Alex, biliyo musun eğer bir gün dövme yaptıracak olsaydım, bir kız var onunkinden yaptırırdım...
Kız dövmeyi orta parmağının kenarına yaptırmış. Bak tam buraya. - ... - İşte tam buraya ne yazmış biliyo musun? ‘F..K FEAR’ yazmış! (Korkuyu def et olsun hadi çevirisi) Süper değil mi? Anladın di mi espriyi, kız orta parmağını kaldırıyor yani korkuya. Hemen bir kalem alıp yazdım ben de parmağıma. Ama silindi tabii. Neyse yine yazarım. - Hadiii board’unun burnunu aşağı doğru çevir ne bekliyorsun?! - Burası çok dik, şuraya kadar frenle gideyim, orada kaymaya başlarım? - Olmaz! Burası dik değil! Daha önce kaydığımız yerlerden daha az dik üstelik! Hadi Nil, hepsi kafanda! Fiziksel olarak bu kadar rahat yaptığın bir şeyi niye düşüncenle, korkularınla bozuyorsun? - Bugün hava -30 amma soğuk burnum donuyo, pistlerde de buzlanma vardır değil mi? - Yoo, pistler iyi, bir şey yok, hadi board’unun burnunu çevir artık aşağı... - Daha önce hiç bu kadar dik olmamıştı ama hatırlamıyorum. - Nil hadi, Allah aşkına!
Mecburen board’umun burnunu yokuştan aşağı çevirdim.

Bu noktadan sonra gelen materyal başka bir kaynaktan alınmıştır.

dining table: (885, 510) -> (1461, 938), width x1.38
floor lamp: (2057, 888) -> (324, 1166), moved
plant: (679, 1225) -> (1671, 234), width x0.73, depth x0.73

Çevirmemle hızlıca yokuş aşağı gitmem bir oldu. Alex 24 yaşında, şakası yok ve benimle ilgili tek bildiği şey, ismim. Başka bir şey bilse de, tavrının değişeceğini sanmıyorum. Beni bir hafta içinde, s’ler çize çize aşağı inen bir snowboard’cu yapmadan yakamdan düşmiycek. Her gece, ama her gece, düşüp kalkmaktan, karlarda taklalar atarak sürüklenmekten bezgin düşmüş bir halde, kendi kendime diyorum ki: ‘Bir yerini kırmadan bırak bu işi! Git gitarını çal, beste yap, söz yaz. Kitap oku. Bildiğin şeyleri yap.’ Sonra her sabah içimde şu sesle uyanıyorum: ‘Sakın bırakma! Giyin kuşan çık o tepeye! O tepenin ucuna gelip, rüzgara karşı dur ve sal kendini aşağı. Bunu yapmazsan kendini berbat hissedeceksin. Çünkü o dağ seni bekliyor olucak ve sen buluşma yerine gelmemiş olucaksın. Kahkahalar atıcak. O kahkahalar başka dağlara çarpa çarpa kulağına gelicek. Korku kazanıcak.’
Snowboard öğrenmek önemli değil. Konu o değil. Ben ayağıma bir daha hiç board takmayabilirim. Ama şu an bırakırsam yenilirim. Bırakan olurum. Vaz geçen olurum. Yenilen olurum. Yolun yarısına kadar giden olurum. Kendimi kötü hissetmemek için bahanelerle flört ederim ama sonra berbat hissederim. Çünkü başkasını inandırsam da kendimi hiçbirine inandıramam. Gerekirse bütün kemiklerim kırılacak. Ben bunu öğrenicem. Bir daha hiç yapmasam da, ömür boyu yapsam da öğrenicem. Madem ki ayaklarımı bağladım buna gideceğim o halde. Götürdüğü yere kadar hem de. Tıpkı üç yaşında çocukların rahatça yaptığı gibi. Kollarımı açıp bırakacağım kendimi, dağın o koca göğsünde oyun oynayan yavrusu olacağım ben de. ‘Çocuklarda korku yok’ dedi Alex. ‘Tam tersi hızla aşağı inip düşmek ya da birbirlerine çarpmak için kayıyorlar. Onların da içine korku koyamıyorsun!’ Kim ya da ne siliyor acaba o minnacık orta parmakların kenarındaki görünmez ‘fuck fear’ yazısını?